In this tab, you'll notice a dropdown menu that lets you switch between Neuron-based and GPU-based deployments!

## Scaling DeepSeek-R1 API on Amazon EKS Auto Mode
Set the `enable_autoscaling` to `true` in the `tfvars` file to enable autoscaling. Then plan and apply the changes.
```hcl
enable_autoscaling = true
```
``` bash
# Plan and apply the changes
terraform plan -out="plan.out"
terraform apply "plan.out"
```
This will deploy the following resources to handle autoscaling:
- **DCGM Exporter**: A NVIDIA tool for monitoring GPU metrics.
- **Prometheus Operator**: A Kubernetes operator that manages Prometheus instances allowing you to scrape metrics from the DCGM Exporter.
- **Prometheus Adapter**: A component that exposes Prometheus metrics to the Kubernetes API.
- **Horizontal Pod Autoscaler**: A Kubernetes resource that automatically scales the number of pods in a deployment based on observed GPU utilization.

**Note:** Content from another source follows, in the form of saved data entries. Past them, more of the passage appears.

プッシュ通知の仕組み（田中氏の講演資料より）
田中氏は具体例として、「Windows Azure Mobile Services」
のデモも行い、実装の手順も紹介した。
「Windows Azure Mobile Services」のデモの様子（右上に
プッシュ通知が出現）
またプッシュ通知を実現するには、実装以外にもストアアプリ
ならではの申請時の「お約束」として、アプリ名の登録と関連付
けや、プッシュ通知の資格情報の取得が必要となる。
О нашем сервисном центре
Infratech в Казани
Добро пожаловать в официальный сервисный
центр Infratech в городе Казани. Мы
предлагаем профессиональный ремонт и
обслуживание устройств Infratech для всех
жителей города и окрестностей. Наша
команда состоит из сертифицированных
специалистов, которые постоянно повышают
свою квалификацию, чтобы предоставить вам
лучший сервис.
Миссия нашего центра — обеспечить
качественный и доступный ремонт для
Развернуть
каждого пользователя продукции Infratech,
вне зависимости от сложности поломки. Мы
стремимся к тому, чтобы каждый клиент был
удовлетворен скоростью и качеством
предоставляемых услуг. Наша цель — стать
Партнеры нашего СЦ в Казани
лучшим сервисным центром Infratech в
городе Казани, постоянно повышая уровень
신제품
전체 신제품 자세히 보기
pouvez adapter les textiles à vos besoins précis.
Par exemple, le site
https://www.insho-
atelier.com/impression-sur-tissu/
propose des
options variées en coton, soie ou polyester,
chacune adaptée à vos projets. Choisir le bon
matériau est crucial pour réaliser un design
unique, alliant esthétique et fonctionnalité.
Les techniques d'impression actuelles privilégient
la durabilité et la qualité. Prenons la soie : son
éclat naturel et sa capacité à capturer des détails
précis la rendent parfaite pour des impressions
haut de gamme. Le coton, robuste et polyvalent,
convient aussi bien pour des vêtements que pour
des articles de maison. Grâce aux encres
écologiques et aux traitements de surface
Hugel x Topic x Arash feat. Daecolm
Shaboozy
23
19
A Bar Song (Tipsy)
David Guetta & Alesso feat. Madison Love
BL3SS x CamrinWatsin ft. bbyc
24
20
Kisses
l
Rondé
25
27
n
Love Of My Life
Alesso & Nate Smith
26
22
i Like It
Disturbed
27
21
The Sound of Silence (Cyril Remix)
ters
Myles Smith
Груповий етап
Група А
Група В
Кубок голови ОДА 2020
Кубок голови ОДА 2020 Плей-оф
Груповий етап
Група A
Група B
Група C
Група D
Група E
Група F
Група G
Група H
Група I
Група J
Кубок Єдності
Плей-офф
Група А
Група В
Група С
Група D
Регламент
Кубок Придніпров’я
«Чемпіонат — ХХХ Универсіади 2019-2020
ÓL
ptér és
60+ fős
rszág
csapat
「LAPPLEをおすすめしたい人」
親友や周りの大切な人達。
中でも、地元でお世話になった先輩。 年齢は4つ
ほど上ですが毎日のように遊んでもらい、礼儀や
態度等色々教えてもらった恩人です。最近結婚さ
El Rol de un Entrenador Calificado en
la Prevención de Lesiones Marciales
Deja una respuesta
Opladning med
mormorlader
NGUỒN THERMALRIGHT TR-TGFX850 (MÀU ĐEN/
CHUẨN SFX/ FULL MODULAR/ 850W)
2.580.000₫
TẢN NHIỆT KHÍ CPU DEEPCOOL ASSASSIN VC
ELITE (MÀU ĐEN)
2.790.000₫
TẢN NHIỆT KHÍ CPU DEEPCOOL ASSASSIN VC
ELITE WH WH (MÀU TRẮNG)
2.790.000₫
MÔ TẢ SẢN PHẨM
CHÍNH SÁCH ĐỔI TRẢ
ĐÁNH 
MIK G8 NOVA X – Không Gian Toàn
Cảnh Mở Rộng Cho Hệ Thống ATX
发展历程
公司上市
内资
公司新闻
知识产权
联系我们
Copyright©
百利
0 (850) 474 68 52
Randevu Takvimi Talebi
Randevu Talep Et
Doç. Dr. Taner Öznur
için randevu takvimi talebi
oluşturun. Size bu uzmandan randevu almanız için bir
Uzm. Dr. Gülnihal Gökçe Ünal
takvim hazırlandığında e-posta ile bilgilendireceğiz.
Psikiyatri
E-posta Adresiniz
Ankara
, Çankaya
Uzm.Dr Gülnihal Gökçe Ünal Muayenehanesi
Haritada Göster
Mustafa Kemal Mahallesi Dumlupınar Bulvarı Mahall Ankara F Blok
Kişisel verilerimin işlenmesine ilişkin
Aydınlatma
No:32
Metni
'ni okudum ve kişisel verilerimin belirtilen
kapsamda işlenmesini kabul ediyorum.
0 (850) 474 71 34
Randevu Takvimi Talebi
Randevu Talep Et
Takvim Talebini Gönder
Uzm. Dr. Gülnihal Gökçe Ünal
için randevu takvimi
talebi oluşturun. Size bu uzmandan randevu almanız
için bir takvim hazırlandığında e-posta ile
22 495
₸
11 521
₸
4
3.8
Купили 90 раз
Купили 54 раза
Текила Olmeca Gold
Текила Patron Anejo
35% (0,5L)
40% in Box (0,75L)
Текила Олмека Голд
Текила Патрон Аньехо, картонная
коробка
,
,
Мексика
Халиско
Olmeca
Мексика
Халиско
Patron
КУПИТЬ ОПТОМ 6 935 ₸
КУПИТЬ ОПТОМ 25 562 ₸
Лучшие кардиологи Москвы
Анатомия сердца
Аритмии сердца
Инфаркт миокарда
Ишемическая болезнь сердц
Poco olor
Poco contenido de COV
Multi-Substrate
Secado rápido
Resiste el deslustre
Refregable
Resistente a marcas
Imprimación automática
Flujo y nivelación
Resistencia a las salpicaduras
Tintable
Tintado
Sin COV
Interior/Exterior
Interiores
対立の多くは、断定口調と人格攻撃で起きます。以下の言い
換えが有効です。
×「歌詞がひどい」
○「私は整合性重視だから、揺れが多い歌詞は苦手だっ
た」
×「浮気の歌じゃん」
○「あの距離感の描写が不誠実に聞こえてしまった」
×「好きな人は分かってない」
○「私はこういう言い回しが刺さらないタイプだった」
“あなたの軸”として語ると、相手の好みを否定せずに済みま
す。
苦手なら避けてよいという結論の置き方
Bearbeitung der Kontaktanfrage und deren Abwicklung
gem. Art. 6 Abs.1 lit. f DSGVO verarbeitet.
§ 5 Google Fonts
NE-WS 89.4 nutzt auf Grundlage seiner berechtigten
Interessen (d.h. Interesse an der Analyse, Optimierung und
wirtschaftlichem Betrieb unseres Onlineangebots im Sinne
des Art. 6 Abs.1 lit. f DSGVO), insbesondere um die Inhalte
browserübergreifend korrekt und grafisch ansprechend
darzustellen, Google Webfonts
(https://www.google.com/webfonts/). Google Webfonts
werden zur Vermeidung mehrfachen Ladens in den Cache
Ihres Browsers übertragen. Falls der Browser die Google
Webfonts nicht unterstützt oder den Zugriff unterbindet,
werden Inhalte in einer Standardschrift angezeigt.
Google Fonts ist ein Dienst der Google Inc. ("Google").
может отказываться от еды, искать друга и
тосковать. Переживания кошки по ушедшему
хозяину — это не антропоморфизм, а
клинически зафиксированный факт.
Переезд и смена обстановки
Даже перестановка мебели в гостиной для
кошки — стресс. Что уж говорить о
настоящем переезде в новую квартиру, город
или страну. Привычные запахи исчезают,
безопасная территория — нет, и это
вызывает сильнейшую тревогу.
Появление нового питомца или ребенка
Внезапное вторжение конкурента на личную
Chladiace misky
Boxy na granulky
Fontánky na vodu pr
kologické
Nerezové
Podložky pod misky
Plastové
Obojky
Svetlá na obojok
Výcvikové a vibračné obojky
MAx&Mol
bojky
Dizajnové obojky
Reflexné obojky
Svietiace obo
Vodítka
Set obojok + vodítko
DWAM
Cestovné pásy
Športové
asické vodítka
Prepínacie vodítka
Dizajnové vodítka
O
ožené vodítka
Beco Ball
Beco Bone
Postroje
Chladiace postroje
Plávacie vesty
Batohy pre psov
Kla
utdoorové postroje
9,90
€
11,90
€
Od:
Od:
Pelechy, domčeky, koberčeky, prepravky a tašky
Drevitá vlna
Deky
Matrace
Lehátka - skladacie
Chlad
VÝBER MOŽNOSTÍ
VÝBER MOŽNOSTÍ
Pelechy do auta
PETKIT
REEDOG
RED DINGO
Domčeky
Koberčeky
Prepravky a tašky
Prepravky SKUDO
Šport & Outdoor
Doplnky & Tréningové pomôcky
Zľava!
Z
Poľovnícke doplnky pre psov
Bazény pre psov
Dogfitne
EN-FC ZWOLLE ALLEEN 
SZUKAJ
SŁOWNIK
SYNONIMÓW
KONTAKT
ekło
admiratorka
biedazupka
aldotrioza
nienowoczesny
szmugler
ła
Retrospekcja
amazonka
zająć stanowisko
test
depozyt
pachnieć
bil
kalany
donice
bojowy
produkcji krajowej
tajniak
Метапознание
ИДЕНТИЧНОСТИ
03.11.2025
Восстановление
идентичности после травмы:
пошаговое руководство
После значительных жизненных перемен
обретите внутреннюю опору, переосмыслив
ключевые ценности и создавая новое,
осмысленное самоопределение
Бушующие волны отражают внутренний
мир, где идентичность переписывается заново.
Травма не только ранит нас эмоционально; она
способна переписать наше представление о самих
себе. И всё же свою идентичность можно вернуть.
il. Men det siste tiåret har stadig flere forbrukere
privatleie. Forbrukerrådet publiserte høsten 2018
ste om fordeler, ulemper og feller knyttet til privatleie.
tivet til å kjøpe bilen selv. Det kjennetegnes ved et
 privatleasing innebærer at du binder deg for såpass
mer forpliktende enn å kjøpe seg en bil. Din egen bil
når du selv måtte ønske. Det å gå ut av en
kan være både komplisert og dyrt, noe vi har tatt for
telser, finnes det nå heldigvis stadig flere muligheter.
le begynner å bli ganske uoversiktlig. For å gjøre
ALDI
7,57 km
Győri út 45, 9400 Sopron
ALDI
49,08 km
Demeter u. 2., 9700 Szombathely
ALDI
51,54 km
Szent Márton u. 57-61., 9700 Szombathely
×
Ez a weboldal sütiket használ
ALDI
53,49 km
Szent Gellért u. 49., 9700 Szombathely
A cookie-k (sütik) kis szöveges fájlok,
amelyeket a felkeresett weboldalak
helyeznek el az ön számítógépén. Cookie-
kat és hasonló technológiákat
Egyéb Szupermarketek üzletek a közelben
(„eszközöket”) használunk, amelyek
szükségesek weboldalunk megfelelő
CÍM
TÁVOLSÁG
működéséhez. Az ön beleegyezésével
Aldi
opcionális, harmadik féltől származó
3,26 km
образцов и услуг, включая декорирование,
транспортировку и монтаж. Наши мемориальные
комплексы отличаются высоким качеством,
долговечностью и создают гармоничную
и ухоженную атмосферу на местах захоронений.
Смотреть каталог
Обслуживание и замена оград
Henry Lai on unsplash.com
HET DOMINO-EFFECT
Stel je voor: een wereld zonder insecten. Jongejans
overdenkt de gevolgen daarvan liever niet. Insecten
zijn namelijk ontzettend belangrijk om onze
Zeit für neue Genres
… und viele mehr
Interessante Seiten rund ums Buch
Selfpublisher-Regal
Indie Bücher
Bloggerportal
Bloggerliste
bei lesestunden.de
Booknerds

But it will also deploy the AWS Application Load Balancer Controller, which is responsible for managing the ALB resources in your cluster. When you deploy multiple instances of the same model, the ALB will automatically route traffic to the appropriate instance based on the load.
Run this following command to get the URL of the load balancer:
``` bash
terraform output -raw deepseek_ingress_hostname
```
You can use this curl command to send a request to the model:
``` bash
curl -s -X POST "http://$(terraform output -raw deepseek_ingress_hostname)/v1/chat/completions" \
-H "Content-Type: application/json" \
--data '{
"model": "deepseek-ai/DeepSeek-R1-Distill-Qwen-1.5B",
"messages": [
{
"role": "user",
"content": "What is Kubernetes?"
}
]
}' | jq -r '.choices[0].message.content'
```
Or using the `stress-test.sh` script to send multiple requests to the model.
Make sure to target the correct model name on the script and on the curl command.
---
### Disclaimer
**This repository is intended for demonstration and learning purposes only.**
It is **not** intended for production use. The code provided here is for educational purposes and should not be used in a live environment without proper testing, validation, and modifications.
Use at your own risk. The authors are not responsible for any issues, damages, or losses that may result from using this code in production.